Taken as a complete experience, one that encompasses interior, food and brand identity, Torafuku manages to balance the urban, the earthy and the convivial respectively. Contrast is significant, largely delivered through colour and texture, both visually, as a series of patterns used across business cards, menus and website, and physically throughout the restaurant’s menu and furnishing.
The identity is bright, in opposition to interior, bold and structured alongside the finer organic detail of the dishes. This gives the experience an unusual and distinctive layered quality, one that intentionally and effectively leverages disparity and marks a simple project out as something more interesting. This is not an identity that should be judged in isolation.
In print, Brief confidently juxtaposes the perceived value of block foils alongside the youthful exuberance and contemporary impact of a vivid colour palette. This links assets such as trays, chopstick sleeves, business cards and menus that move freely within a muted environment, and draws on a menu of quality, colour and flavour. Although intense in its presentation here, these assets are likely to provide unexpected bursts of colour inside, without being overwhelming, and function as a memorable identity outside.
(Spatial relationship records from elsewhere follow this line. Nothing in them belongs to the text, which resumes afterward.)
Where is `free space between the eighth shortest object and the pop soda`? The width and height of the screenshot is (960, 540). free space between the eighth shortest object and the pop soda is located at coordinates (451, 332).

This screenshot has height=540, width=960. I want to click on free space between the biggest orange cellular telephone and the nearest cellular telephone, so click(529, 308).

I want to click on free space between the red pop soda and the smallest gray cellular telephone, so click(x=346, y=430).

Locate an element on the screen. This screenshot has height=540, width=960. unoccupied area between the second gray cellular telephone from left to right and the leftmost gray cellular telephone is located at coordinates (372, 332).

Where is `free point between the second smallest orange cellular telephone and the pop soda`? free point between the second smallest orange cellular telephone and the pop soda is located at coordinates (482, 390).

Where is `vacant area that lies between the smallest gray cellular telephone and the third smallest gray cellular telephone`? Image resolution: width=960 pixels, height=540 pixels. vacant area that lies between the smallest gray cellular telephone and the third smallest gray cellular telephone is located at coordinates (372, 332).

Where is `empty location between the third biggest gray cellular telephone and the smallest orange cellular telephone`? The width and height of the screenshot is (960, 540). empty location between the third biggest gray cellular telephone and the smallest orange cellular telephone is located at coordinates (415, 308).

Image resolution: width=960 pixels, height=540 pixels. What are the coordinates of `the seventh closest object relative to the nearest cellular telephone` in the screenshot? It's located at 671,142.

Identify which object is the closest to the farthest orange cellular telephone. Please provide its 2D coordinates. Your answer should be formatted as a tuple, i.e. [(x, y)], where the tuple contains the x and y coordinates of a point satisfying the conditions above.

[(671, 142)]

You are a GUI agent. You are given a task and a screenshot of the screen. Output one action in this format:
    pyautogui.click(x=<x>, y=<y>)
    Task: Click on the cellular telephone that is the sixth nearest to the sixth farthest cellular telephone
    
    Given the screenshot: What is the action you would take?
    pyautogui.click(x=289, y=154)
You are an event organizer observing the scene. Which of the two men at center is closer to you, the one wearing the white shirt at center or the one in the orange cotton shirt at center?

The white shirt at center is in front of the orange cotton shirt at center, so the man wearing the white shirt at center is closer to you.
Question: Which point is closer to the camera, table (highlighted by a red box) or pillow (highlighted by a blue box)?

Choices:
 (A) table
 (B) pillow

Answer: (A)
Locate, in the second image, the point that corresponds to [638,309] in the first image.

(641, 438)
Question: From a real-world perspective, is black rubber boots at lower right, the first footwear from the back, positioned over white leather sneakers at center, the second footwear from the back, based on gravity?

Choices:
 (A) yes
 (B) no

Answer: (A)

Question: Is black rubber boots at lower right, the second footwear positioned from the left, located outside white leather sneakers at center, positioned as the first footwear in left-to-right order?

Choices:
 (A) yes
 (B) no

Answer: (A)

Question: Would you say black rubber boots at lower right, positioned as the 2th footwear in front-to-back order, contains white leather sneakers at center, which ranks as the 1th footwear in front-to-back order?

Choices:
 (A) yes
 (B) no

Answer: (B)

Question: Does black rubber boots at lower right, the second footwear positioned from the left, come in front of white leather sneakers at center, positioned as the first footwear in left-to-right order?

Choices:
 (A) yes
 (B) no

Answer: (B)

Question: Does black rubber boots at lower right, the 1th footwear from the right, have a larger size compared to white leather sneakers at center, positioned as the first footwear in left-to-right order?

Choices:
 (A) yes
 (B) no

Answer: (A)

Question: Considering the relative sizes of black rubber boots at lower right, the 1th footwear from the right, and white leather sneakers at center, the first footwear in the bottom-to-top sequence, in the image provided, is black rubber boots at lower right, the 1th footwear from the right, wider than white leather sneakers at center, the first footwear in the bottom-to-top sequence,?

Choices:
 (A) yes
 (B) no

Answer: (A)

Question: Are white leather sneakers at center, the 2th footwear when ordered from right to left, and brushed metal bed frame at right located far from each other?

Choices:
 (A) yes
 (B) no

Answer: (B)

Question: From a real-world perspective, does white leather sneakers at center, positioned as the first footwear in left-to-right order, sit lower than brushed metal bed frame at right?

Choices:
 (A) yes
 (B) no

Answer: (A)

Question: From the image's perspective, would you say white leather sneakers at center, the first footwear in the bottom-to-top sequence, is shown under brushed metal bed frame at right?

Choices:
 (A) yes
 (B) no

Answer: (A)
Although there is a simplicity to the work, the choice of finishes and the use of dyed papers and boards rather than an excess of ink, makes sure that there is a quality to each piece in line with menu and interior. Much like the colour palette, the heavy, condensed, sans-serif characters of the bilingual logotype secures a bold and impactful quality that sits well over both the patterns or within the context of flat panels of colour as a silver or gold block foil.